Aluno da Universidade Federal do Rio Grande do Sul (UFRGS), mestrado acadêmico, do PPGE3M, na área de forjamento, o professor Ricardo Fiera apresenta esta análise, tema apresentado na recente edição do Senafor

 

   Resumo

Este trabalho tem como objetivo o estudo dos coeficientes de atrito obtidos através do ensaio do anel, que é um dos métodos clássicos para verificação e a caracterização do atrito, comparado com a extrusão por duplo copo, DCE (Double Cup Extrusion). Foram feitos ensaios utilizando como material para confecção dos corpos de prova o alumínio AA6351 e variando três situações de lubrificação: teflon, grafite e ensaios sem lubrificação. Para o DCE foi desenvolvido o projeto e fabricação do ferramental, permitindo variar punções de duas dimensões diferentes. Os resultados obtidos nos experimentos com cada uma das técnicas foram comparados e apresentados, traçando-se um paralelo do atrito verificado, bem como o comportamento do material em relação às ferramentas utilizadas nos experimentos e as variações de lubrificação.

Palavras Chave: Processo de Forjamento, Extrusão por Duplo Copo, Ensaio do Anel, Determinação do Atrito.

1. Introdução

O processo de forjamento, se comparado com a produção de peças através da fundição, apresenta vantagens como a construção de peças mais leves e mais resistentes, pois o processo de deformação a baixa temperatura alinha os cristais do material, o tornando mais flexível e resistente à fadiga, além de permitir peças com geometria mais complexa e de grande precisão com elevada produtividade. As peças fabricadas pelo processo de fundição requerem controle mais preciso dos processos de fusão e resfriamento, porque podem ocorrer segregações na liga. Já os Forjados respondem de forma mais previsível no tratamento térmico e oferece melhor estabilidade dimensional [1].

O conhecimento dos parâmetros que influenciam no processo de forjamento, como resistência ao escoamento, velocidade de deformação, temperatura de trabalho e coeficiente de atrito, são de suma importância para garantir a segurança do processo, qualidade do produto final e a vida útil do ferramental.

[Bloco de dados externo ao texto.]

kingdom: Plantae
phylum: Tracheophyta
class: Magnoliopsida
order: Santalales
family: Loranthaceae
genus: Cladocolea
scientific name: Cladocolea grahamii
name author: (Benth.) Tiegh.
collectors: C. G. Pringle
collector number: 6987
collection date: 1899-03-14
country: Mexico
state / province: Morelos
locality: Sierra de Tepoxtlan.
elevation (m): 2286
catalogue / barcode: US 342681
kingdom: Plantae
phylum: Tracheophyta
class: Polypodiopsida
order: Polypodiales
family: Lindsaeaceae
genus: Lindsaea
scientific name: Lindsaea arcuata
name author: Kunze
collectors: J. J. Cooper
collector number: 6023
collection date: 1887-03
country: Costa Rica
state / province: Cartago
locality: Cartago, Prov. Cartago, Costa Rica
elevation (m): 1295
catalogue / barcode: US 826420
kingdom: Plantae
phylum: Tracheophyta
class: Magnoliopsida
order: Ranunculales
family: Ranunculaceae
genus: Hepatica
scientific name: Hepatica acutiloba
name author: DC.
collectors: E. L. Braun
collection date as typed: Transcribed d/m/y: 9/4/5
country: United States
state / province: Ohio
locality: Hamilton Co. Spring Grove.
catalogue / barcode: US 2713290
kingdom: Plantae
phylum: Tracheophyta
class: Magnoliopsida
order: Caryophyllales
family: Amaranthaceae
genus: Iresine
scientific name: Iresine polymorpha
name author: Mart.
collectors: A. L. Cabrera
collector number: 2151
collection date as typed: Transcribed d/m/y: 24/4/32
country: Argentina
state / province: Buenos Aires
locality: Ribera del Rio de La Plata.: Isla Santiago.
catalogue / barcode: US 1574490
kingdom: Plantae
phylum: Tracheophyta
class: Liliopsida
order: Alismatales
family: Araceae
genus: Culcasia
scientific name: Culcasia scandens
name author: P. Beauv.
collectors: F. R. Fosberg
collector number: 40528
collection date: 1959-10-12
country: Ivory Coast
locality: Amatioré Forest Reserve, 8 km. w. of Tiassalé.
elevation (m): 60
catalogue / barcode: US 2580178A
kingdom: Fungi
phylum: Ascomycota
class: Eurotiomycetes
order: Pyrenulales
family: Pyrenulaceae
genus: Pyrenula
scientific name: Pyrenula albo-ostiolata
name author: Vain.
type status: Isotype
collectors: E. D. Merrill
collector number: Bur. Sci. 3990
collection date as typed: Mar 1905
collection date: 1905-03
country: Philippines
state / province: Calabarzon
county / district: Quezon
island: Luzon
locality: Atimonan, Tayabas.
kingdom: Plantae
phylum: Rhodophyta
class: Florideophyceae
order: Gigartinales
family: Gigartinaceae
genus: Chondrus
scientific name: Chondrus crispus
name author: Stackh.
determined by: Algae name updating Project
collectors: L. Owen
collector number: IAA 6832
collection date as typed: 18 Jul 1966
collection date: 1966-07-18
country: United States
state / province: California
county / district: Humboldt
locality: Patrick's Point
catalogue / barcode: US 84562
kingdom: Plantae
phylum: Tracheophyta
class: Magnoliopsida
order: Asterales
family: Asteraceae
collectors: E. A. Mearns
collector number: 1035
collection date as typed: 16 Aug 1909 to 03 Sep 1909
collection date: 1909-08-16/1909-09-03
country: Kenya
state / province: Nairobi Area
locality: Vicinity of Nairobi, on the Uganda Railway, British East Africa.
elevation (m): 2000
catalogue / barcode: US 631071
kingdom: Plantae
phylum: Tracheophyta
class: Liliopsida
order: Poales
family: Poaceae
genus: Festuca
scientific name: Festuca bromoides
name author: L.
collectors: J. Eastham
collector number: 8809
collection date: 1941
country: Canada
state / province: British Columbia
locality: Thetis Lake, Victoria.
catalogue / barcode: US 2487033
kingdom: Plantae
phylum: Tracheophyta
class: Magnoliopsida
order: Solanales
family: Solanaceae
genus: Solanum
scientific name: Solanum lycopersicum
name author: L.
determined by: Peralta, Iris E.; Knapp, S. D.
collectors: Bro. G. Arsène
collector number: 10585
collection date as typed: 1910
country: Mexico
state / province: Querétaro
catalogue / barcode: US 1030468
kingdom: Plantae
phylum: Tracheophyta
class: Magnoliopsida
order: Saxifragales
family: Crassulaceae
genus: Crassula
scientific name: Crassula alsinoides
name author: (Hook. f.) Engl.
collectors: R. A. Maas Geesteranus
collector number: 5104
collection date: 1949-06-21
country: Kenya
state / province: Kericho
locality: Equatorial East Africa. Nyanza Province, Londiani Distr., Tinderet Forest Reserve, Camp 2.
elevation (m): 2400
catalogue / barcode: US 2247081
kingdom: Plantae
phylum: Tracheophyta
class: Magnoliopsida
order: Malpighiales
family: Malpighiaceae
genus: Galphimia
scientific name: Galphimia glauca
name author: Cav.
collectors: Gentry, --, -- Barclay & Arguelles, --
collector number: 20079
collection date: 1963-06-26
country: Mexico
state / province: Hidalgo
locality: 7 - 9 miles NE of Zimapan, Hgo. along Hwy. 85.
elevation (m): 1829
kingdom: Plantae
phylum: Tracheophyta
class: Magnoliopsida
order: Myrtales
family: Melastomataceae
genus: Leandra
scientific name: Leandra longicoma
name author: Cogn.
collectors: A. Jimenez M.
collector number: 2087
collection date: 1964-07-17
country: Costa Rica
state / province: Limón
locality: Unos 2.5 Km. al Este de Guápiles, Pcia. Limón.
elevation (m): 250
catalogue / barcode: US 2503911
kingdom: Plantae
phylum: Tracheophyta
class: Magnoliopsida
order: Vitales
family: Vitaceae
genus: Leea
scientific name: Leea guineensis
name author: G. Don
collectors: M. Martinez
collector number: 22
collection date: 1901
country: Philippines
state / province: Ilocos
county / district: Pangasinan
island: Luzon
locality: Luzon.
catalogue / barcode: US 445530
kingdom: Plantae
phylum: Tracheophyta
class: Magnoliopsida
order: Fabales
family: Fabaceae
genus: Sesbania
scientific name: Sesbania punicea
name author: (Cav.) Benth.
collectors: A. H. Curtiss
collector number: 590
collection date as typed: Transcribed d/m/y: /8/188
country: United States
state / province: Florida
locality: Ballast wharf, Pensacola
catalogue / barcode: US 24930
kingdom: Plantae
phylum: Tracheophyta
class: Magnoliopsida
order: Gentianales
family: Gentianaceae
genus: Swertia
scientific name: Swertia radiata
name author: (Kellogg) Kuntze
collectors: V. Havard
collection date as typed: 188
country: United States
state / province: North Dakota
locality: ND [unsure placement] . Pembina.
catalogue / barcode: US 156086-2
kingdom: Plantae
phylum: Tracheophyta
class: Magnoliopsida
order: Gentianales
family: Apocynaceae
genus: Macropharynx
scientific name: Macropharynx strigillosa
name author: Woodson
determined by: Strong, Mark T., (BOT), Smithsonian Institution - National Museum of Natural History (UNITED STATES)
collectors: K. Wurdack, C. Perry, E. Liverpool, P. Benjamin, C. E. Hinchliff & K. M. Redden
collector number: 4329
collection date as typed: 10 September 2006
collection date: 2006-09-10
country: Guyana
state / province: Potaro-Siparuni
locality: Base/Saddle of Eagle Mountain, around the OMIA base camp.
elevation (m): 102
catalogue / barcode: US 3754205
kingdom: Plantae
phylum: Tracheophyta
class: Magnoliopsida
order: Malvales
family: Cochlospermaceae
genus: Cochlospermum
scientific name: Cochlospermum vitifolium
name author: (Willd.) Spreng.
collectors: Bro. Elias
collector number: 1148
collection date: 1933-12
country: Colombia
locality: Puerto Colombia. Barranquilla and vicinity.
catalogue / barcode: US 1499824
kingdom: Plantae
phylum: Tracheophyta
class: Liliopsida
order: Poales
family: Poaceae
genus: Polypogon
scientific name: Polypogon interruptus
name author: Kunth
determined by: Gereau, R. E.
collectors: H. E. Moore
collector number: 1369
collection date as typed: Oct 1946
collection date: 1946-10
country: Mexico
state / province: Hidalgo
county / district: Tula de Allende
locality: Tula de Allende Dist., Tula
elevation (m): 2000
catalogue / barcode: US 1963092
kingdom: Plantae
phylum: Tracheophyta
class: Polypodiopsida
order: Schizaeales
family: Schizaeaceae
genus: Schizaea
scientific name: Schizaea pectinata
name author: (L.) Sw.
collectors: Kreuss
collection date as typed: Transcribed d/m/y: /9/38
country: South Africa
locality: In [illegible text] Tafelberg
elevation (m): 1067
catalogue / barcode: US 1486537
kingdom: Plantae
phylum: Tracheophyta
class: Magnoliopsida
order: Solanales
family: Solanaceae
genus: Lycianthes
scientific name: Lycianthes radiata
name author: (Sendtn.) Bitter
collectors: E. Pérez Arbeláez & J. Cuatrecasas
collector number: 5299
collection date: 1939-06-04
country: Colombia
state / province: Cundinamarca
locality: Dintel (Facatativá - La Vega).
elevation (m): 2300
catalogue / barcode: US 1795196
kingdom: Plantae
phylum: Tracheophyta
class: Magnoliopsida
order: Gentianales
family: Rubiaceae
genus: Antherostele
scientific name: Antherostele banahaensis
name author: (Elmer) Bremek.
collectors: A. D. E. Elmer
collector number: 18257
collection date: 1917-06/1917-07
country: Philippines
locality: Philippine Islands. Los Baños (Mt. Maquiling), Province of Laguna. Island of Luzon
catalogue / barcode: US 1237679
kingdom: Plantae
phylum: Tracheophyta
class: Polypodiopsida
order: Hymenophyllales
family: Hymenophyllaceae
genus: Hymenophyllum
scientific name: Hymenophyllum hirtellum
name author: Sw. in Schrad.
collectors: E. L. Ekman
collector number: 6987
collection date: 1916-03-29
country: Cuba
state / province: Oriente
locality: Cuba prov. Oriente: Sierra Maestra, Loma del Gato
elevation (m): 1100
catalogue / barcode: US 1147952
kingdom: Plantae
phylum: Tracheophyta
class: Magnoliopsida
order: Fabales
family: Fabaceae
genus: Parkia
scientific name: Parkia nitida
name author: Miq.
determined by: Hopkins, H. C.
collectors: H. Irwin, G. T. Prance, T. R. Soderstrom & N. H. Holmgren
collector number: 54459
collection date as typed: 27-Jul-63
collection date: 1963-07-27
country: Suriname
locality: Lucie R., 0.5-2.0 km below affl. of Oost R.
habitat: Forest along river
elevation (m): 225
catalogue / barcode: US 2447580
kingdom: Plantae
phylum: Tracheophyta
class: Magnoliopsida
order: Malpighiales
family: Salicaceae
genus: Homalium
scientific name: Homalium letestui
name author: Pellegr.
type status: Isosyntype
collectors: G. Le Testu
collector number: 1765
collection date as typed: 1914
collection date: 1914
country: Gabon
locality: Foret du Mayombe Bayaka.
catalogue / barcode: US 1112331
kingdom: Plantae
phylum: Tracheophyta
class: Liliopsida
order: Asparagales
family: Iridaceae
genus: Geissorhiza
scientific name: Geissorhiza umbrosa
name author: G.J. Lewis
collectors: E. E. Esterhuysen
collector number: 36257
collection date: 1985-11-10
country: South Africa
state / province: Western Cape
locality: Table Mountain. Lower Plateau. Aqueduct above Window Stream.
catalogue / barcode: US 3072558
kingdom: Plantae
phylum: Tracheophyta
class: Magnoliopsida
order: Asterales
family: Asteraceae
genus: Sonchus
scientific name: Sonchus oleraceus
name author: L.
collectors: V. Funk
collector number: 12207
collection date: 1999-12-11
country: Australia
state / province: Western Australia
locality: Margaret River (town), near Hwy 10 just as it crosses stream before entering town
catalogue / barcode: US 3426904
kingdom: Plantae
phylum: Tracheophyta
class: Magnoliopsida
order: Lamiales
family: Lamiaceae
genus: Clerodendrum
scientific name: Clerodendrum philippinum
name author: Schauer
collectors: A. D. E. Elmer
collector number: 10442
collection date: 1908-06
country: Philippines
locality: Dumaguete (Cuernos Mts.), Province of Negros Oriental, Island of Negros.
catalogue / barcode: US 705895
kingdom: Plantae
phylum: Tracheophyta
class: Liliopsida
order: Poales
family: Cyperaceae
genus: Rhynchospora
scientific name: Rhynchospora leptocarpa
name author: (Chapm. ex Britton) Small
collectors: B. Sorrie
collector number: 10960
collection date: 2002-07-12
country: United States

Sendo o atrito um dos importantes parâmetros a ser conhecido, utilizam-se alguns processos para a determinação deste coeficiente. Um dos testes mais utilizados para a avaliação das condições da interface peça/ferramenta para os processos de forjamento é ensaio do anel, pois permite que o atrito possa ser avaliado a partir da deformação em detrimento de outras técnicas que necessitam de medidas de força ou mudanças dimensionais da amostra. Outro método utilizado é o processo de caracterização do atrito por extrusão por duplo copo (DCE), que também permite caracterizar o atrito entre a peça e ferramenta.

No presente trabalho optou-se por estudar as características técnicas de obtenção do coeficiente de atrito pela extrusão por duplo copo em comparação com o ensaio do anel, utilizando-se alumínio como material de análise.

Para avaliar a confiabilidade dos ensaios para determinar o coeficiente de atrito utilizou-se três situações de lubrificação: teflon, grafite e ensaios sem lubrificação.

O sucesso de um processo de forjamento depende de alguns fatores, onde além de se levar em consideração a temperatura do material e o método de aplicação de carga, deve se estar atento a outros parâmetros relacionados ao processo, como, por exemplo, o coeficiente de atrito.

1.1 Parâmetros do Processo de Forjamento

Para o sucesso de um processo de forjamento é necessário que ele seja tratado como um sistema onde fatores como material a ser forjado, temperatura do processo, velocidade de conformaçao, lubrificante a ser utilizado e a interface entre ferramenta e material, sejam analisados de modo a obter-se um produto final com qualidade e durabilidade.

1.2 Ensaios para Determinação do Atrito

Existem vários modelos na literatura para a determinação do atrito, e neles existe grande dificuldade para estabelecer um modelo válido para todos os tipos de operações de conformação mecânica, haja vista as diferentes condições de temperatura, condições de processo e geometria da peça a ser produzida.

1.2.1 Determinação do Coeficiente de Atrito

O atrito é um dos mais importantes fenômenos que influenciam na conformação dos metais, junto com a composição química do material, coeficiente de transferência de calor e as propriedades mecânicas. A importância do atrito no processo de deformação pode ser enfatizada pela contribuição para o sucesso ou fracasso do processo em atingir seus objetivos. O atrito afeta a deformação dos materiais, qualidade superficial, a micro estrutura do material, entre outras características. Entender o fenômeno do atrito significa compreender o que ocorre entre a superfície da peça e a superfície da matriz de conformação entre diferentes condições do processo de conformação. O atrito ocorre na superfície de contato entre matriz de conformação e peça e tem um papel importante no fluxo de material na matriz, influenciando diretamente na qualidade superficial da peça e na força exigida para conformar a peça [2].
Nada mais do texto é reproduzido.